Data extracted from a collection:
..........
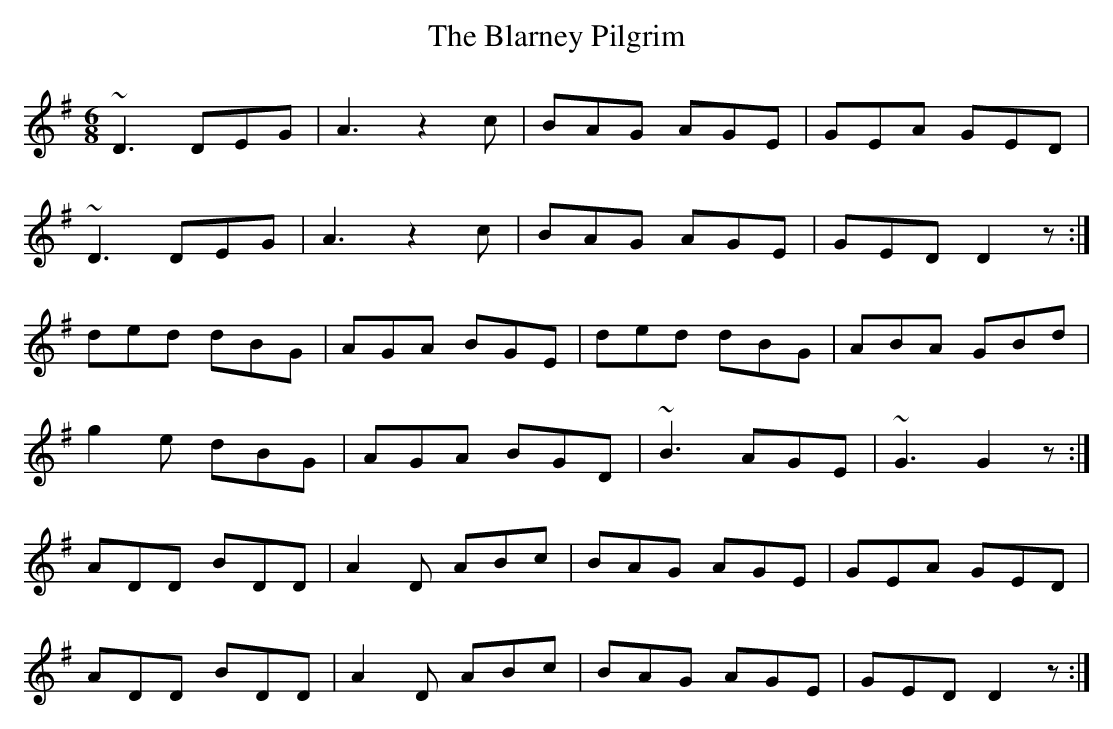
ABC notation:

X:1
T:Blarney Pilgrim, The
M:6/8
L:1/8
K:G
~D3 DEG|A3 z2c|BAG AGE|GEA GED|!
~D3 DEG|A3 z2c|BAG AGE|GED D2z:|!
ded dBG|AGA BGE|ded dBG|ABA GBd|!
g2e dBG|AGA BGD|~B3 AGE|~G3 G2z:|!
ADD BDD|A2D ABc|BAG AGE|GEA GED|!
ADD BDD|A2D ABc|BAG AGE|GED D2z:|!
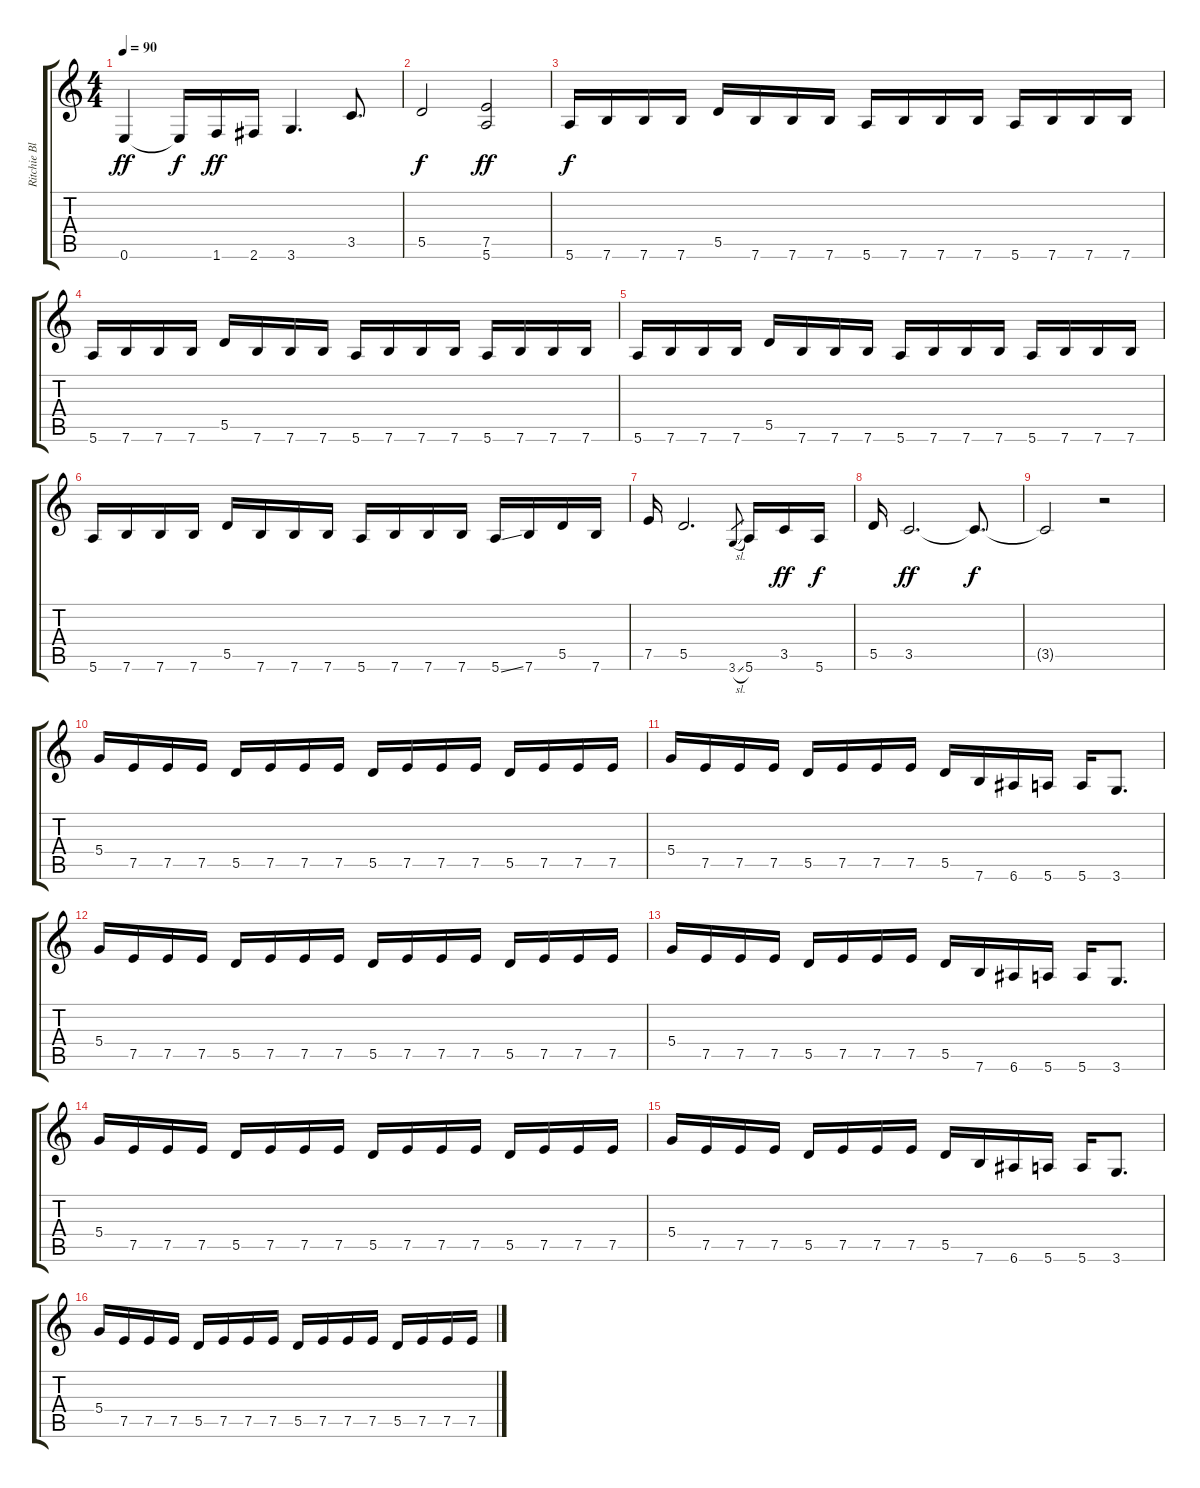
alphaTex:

\track ("Ritchie Blackmore (Guitar 1)" "Ritchie Bl") {instrument overdrivenguitar}
\staff {score tabs}
\tuning (E4 B3 G3 D3 A2 E2) {hide}
\ts (4 4)
\tempo 90
\clef g2
\ks c
0.6.4{dy ff} 0.6{t}.16{dy f} 1.6.16{dy ff} 2.6.16 3.6.4{d} 3.5.8{d} |
5.5.2{dy f} (7.5 5.6).2{dy ff} |
5.6.16{dy f} 7.6.16 7.6.16 7.6.16 5.5.16 7.6.16 7.6.16 7.6.16 5.6.16 7.6.16 7.6.16 7.6.16 5.6.16 7.6.16 7.6.16 7.6.16 |
5.6.16 7.6.16 7.6.16 7.6.16 5.5.16 7.6.16 7.6.16 7.6.16 5.6.16 7.6.16 7.6.16 7.6.16 5.6.16 7.6.16 7.6.16 7.6.16 |
5.6.16 7.6.16 7.6.16 7.6.16 5.5.16 7.6.16 7.6.16 7.6.16 5.6.16 7.6.16 7.6.16 7.6.16 5.6.16 7.6.16 7.6.16 7.6.16 |
5.6.16 7.6.16 7.6.16 7.6.16 5.5.16 7.6.16 7.6.16 7.6.16 5.6.16 7.6.16 7.6.16 7.6.16 5.6{ss}.16 7.6.16 5.5.16 7.6.16 |
7.5.16 5.5.2{d} 3.6{sl}.8{gr} 5.6.16 3.5.16{dy ff} 5.6.16{dy f} |
5.5.16 3.5.2{d dy ff} 3.5{t}.8{d dy f} |
3.5{t}.2 r.2 |
5.4.16 7.5.16 7.5.16 7.5.16 5.5.16 7.5.16 7.5.16 7.5.16 5.5.16 7.5.16 7.5.16 7.5.16 5.5.16 7.5.16 7.5.16 7.5.16 |
5.4.16 7.5.16 7.5.16 7.5.16 5.5.16 7.5.16 7.5.16 7.5.16 5.5.16 7.6.16 6.6.16 5.6.16 5.6.16 3.6.8{d} |
5.4.16 7.5.16 7.5.16 7.5.16 5.5.16 7.5.16 7.5.16 7.5.16 5.5.16 7.5.16 7.5.16 7.5.16 5.5.16 7.5.16 7.5.16 7.5.16 |
5.4.16 7.5.16 7.5.16 7.5.16 5.5.16 7.5.16 7.5.16 7.5.16 5.5.16 7.6.16 6.6.16 5.6.16 5.6.16 3.6.8{d} |
5.4.16 7.5.16 7.5.16 7.5.16 5.5.16 7.5.16 7.5.16 7.5.16 5.5.16 7.5.16 7.5.16 7.5.16 5.5.16 7.5.16 7.5.16 7.5.16 |
5.4.16 7.5.16 7.5.16 7.5.16 5.5.16 7.5.16 7.5.16 7.5.16 5.5.16 7.6.16 6.6.16 5.6.16 5.6.16 3.6.8{d} |
5.4.16 7.5.16 7.5.16 7.5.16 5.5.16 7.5.16 7.5.16 7.5.16 5.5.16 7.5.16 7.5.16 7.5.16 5.5.16 7.5.16 7.5.16 7.5.16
..........
WHAT THE TASK REQUIRES:
From the records above, pull out every line that contains the string "overdrivenguitar", matching case exactly.

ANSWER TO THE EXERCISE:
\track ("Ritchie Blackmore (Guitar 1)" "Ritchie Bl") {instrument overdrivenguitar}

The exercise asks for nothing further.